Monday, November 22, 2010

Thinking Outside the Crotch

The Don’t Touch My Junk Guy is catching up with the Take My Job and Shove it Guy and the Fake it Till You Still Don’t Make it Guy for 2010’s YouTube Gold.

We’re going to reach up your thigh to your groin from the front and the back …

(Yes, you’re still reading an aviation blog).

National Opt-Out Day, whose promoters state they have no desire to disrupt air travel, is on for the busiest air travel day of the year.   Airline passengers are invited to opt-out of airport body scanning on Wednesday in favor of getting a feel-up by a TSA official in full view of other passengers.  It’s not disruptive to airline travel.  It’s like, making a statement, man.

Our forum discussion on the subject covers the polemics.

One Side: If you don’t maintain surveillance over everyone and everything placed on airliners you will never prevent explosives from being placed on airliners.

The Other Side: Hands off my junk, man.

An argument like this tends to get lots of people focused on crotches to the point where no one is seeing the forest for the … oh, never mind.  

Explosive devices can be hidden in baggage, shoes, clothing, “junk,” feminine hygiene products, surgically implanted, etc. They can be carried by a guy with a towel wrapped around his head or your unwitting Aunt Martha or some hard-up ex-Lehman Brothers exec who wants his family to keep the estate on Long Island.

People who have direct access to airplanes can be bought or infiltrated.  Baggage, galley supplies, that new cockpit panel installation -- watch everything.  And let’s not forget about missiles, airspace control hijacking, and mind control implants in Captain Oveur.

Yet on September 11, 2001 terrorists killed 3,000 people with nothing but box cutters and a plan.

→ **Dataset records**
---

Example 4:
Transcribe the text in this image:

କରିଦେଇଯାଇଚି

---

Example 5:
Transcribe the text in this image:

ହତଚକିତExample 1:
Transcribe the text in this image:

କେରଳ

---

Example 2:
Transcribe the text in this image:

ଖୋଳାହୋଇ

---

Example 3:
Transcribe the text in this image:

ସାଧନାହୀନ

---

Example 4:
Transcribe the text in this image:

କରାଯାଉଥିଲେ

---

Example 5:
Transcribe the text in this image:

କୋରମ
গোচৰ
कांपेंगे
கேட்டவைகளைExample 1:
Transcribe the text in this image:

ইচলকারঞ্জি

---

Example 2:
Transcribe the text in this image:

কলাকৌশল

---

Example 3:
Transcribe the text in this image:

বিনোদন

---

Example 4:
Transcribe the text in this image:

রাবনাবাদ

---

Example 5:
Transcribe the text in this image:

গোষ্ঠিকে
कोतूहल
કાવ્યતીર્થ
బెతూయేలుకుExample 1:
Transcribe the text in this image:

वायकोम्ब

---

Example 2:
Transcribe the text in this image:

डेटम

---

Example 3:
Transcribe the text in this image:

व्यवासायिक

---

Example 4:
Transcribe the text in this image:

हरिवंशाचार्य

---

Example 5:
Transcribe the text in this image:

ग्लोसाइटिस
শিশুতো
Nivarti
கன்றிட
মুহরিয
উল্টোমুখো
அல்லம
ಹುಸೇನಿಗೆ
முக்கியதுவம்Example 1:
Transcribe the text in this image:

→ **Exercise prompt**
List every nickname the aviation blog post gives to a YouTube figure in the running for 2010's YouTube Gold. The records were drawn from a different source than the blog post.

→ **Written answer**
- The Don't Touch My Junk Guy
- The Take My Job and Shove it Guy
- The Fake it Till You Still Don't Make it Guy